#### DATASET CONTENT:
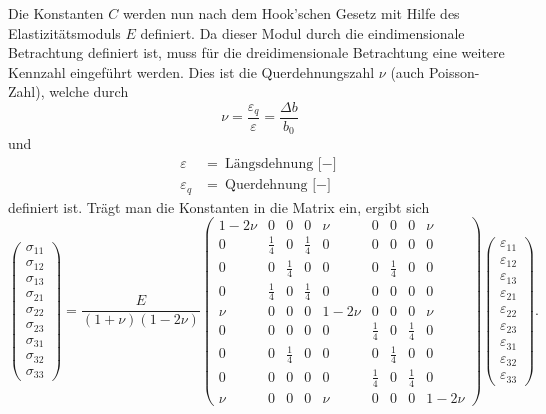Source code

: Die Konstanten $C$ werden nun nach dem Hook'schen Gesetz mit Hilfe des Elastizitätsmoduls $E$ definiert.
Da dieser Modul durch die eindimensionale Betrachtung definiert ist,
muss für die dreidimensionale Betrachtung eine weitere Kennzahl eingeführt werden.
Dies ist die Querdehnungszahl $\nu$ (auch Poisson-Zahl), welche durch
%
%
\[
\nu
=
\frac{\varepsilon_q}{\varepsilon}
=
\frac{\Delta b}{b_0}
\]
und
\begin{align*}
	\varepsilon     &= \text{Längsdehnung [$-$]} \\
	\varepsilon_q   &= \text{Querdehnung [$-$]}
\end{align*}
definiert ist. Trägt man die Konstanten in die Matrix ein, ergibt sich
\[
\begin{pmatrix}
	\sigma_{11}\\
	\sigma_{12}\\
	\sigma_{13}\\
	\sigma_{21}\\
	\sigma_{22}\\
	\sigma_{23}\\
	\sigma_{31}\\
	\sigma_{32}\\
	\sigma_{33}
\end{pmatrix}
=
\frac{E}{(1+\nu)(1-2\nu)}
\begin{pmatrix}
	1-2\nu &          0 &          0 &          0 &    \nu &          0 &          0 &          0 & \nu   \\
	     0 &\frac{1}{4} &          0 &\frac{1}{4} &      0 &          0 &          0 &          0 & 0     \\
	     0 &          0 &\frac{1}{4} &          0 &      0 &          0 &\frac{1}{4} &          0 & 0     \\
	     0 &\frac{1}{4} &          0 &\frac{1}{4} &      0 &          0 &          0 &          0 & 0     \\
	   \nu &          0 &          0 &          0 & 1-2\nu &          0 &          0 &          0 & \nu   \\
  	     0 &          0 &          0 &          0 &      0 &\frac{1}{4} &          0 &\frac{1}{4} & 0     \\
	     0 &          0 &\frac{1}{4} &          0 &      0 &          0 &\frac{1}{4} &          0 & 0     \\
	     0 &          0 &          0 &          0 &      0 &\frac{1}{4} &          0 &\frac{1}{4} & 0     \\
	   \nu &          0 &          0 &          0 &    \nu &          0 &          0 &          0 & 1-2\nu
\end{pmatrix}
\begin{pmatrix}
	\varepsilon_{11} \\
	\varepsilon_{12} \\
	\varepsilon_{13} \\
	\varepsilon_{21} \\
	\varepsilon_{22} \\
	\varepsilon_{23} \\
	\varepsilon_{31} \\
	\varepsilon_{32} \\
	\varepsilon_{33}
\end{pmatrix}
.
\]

* * *

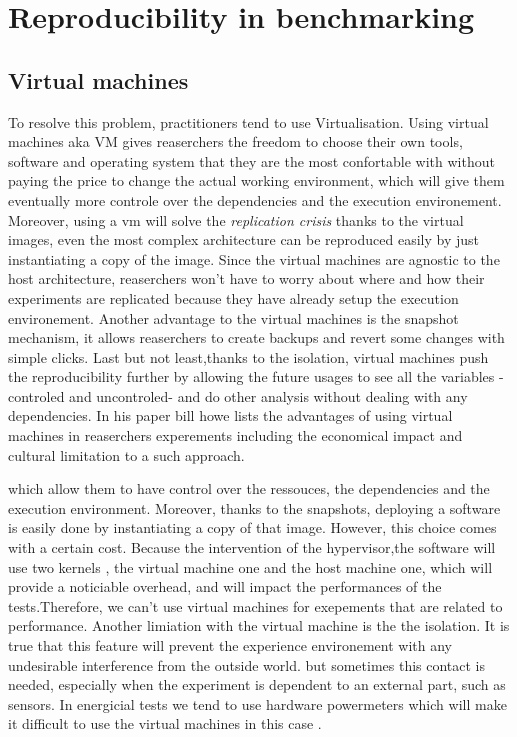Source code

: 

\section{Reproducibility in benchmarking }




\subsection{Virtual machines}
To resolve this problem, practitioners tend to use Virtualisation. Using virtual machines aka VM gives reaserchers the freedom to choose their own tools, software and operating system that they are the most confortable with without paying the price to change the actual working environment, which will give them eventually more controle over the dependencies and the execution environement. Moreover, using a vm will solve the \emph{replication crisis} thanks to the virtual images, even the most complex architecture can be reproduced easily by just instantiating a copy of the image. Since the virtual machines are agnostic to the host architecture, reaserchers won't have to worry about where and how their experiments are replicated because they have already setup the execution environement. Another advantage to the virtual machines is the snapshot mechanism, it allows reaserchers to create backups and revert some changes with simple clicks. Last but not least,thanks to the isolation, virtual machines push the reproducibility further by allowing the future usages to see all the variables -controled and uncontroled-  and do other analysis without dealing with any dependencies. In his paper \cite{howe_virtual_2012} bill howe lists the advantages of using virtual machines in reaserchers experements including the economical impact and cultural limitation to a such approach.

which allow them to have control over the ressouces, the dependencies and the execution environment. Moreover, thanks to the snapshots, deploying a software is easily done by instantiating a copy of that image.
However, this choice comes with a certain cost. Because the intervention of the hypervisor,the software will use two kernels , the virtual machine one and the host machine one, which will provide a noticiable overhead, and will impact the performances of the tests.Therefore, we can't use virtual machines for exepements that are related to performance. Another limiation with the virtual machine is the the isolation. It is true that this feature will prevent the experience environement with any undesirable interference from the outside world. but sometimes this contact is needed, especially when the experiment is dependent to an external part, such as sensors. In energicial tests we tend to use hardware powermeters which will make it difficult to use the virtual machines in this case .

#### WORK TO BE COMPLETED:
What the answer needs is every line from the data above with "definiert" in it.

#### RESULT FOR THIS EXERCISE:
: Die Konstanten $C$ werden nun nach dem Hook'schen Gesetz mit Hilfe des Elastizitätsmoduls $E$ definiert.
Da dieser Modul durch die eindimensionale Betrachtung definiert ist,
definiert ist. Trägt man die Konstanten in die Matrix ein, ergibt sich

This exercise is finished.